In questo scenario, l’adozione di materiali riutilizzabili, laddove possibile, e una gestione più efficiente della raccolta differenziata possono incidere concretamente sulla riduzione dell’impatto ambientale.
Un ulteriore fattore critico è rappresentato dal consumo energetico: le apparecchiature per anestesia e le sale operatorie sono ambienti a elevato consumo energetico.
L’introduzione di soluzioni sostenibili, come l’illuminazione a LED o sistemi di spegnimento automatico per i dispositivi inutilizzati, rappresenta una leva concreta per ridurre l’impronta ecologica complessiva dell’anestesia moderna.
Verso un’anestesia più green
Nel contesto di una crescente sensibilità verso l’impatto ambientale delle pratiche sanitarie, la World Federation of Societies of Anaesthesiologists, la European Society of Anaesthesiology and Intensive Care e la SIAARTI hanno elaborato una serie di raccomandazioni finalizzate a rendere l’anestesia più sostenibile dal punto di vista ecologico. Le raccomandazioni, fondate su dati scientifici e sviluppate attraverso un rigoroso processo di revisione, mirano a coniugare efficacia clinica e responsabilità ambientale.
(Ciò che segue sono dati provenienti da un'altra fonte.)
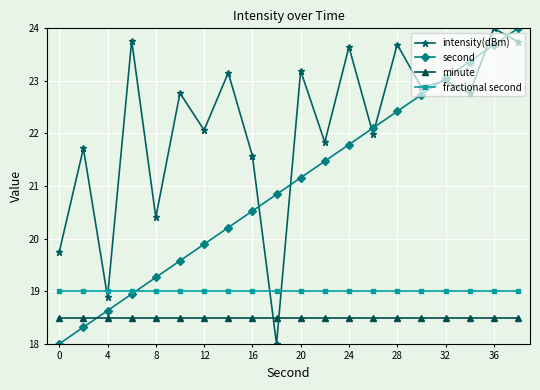

Which series has the largest total across all categories?

intensity(dBm)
Il documento italiano, promosso da un gruppo di lavoro composto da anestesisti esperti in sostenibilità e da membri del Comitato di Comunicazione 2022-2024, è una risposta concreta all’esigenza, espressa da numerosi professionisti del settore, di orientare la pratica clinica verso scelte più consapevoli.
L’approvazione e la condivisione con il Consiglio Direttivo 2025-2027 ne hanno confermato il valore strategico e la coerenza con gli obiettivi scientifici e istituzionali della società.
Il razionale alla base delle raccomandazioni integra il principio delle 5 con l’analisi dell’impatto ambientale delle pratiche anestesiologiche attualmente in uso, in particolare alla luce dell’imminente divieto europeo del desflurano, che sarà in vigore dal 1° gennaio 2026: da quel momento, questo gas potrà essere usato solo per comprovati motivi medici. Il risultato è un documento articolato, primo nel suo genere a livello internazionale nell’ambito della rete Choosing Wisely International, che coinvolge 35 Paesi.
Le cinque raccomandazioni SIAARTI sull’anestesia green, pubblicate su Choosing Wisely Italy, definiscono gli ambiti prioritari di intervento per favorire una transizione ecologica nelle sale operatorie (vedi riquadro dedicato). L’obiettivo è ambizioso ma chiaro: contribuire, anche attraverso l’anestesia, alla costruzione di un modello sanitario più responsabile, in cui la qualità delle cure si accompagni a una gestione consapevole delle risorse ambientali.